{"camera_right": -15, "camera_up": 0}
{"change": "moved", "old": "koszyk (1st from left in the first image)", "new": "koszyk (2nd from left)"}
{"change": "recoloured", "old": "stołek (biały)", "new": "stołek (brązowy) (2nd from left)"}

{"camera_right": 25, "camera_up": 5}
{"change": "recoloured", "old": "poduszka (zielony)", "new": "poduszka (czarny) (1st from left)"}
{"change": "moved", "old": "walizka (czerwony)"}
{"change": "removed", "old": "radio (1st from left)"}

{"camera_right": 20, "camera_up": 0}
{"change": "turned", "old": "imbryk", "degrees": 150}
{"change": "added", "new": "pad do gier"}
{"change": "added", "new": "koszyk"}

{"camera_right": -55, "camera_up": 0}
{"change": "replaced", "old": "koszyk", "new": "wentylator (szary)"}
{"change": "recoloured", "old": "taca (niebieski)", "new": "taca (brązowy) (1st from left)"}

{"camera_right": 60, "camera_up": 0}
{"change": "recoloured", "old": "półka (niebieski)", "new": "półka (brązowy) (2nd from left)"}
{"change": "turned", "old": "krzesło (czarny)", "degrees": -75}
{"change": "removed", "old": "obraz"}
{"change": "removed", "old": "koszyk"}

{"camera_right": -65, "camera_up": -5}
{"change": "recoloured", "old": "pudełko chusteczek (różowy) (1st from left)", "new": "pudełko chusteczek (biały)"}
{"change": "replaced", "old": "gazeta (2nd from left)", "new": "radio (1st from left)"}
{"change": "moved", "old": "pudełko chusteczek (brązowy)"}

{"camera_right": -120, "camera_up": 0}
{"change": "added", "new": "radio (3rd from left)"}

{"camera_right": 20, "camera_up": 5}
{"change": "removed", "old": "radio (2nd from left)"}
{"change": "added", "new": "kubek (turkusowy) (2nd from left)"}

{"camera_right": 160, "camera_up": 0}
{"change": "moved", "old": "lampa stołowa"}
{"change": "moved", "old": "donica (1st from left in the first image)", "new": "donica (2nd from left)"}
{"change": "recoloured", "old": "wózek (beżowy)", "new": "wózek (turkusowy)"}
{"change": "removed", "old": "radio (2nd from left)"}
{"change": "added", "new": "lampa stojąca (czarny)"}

_What the task asks_:
Every single record must be transcribed exactly as it stands.

_Reply_:
{"camera_right": -15, "camera_up": 0}
{"change": "moved", "old": "koszyk (1st from left in the first image)", "new": "koszyk (2nd from left)"}
{"change": "recoloured", "old": "stołek (biały)", "new": "stołek (brązowy) (2nd from left)"}

{"camera_right": 25, "camera_up": 5}
{"change": "recoloured", "old": "poduszka (zielony)", "new": "poduszka (czarny) (1st from left)"}
{"change": "moved", "old": "walizka (czerwony)"}
{"change": "removed", "old": "radio (1st from left)"}

{"camera_right": 20, "camera_up": 0}
{"change": "turned", "old": "imbryk", "degrees": 150}
{"change": "added", "new": "pad do gier"}
{"change": "added", "new": "koszyk"}

{"camera_right": -55, "camera_up": 0}
{"change": "replaced", "old": "koszyk", "new": "wentylator (szary)"}
{"change": "recoloured", "old": "taca (niebieski)", "new": "taca (brązowy) (1st from left)"}

{"camera_right": 60, "camera_up": 0}
{"change": "recoloured", "old": "półka (niebieski)", "new": "półka (brązowy) (2nd from left)"}
{"change": "turned", "old": "krzesło (czarny)", "degrees": -75}
{"change": "removed", "old": "obraz"}
{"change": "removed", "old": "koszyk"}

{"camera_right": -65, "camera_up": -5}
{"change": "recoloured", "old": "pudełko chusteczek (różowy) (1st from left)", "new": "pudełko chusteczek (biały)"}
{"change": "replaced", "old": "gazeta (2nd from left)", "new": "radio (1st from left)"}
{"change": "moved", "old": "pudełko chusteczek (brązowy)"}

{"camera_right": -120, "camera_up": 0}
{"change": "added", "new": "radio (3rd from left)"}

{"camera_right": 20, "camera_up": 5}
{"change": "removed", "old": "radio (2nd from left)"}
{"change": "added", "new": "kubek (turkusowy) (2nd from left)"}

{"camera_right": 160, "camera_up": 0}
{"change": "moved", "old": "lampa stołowa"}
{"change": "moved", "old": "donica (1st from left in the first image)", "new": "donica (2nd from left)"}
{"change": "recoloured", "old": "wózek (beżowy)", "new": "wózek (turkusowy)"}
{"change": "removed", "old": "radio (2nd from left)"}
{"change": "added", "new": "lampa stojąca (czarny)"}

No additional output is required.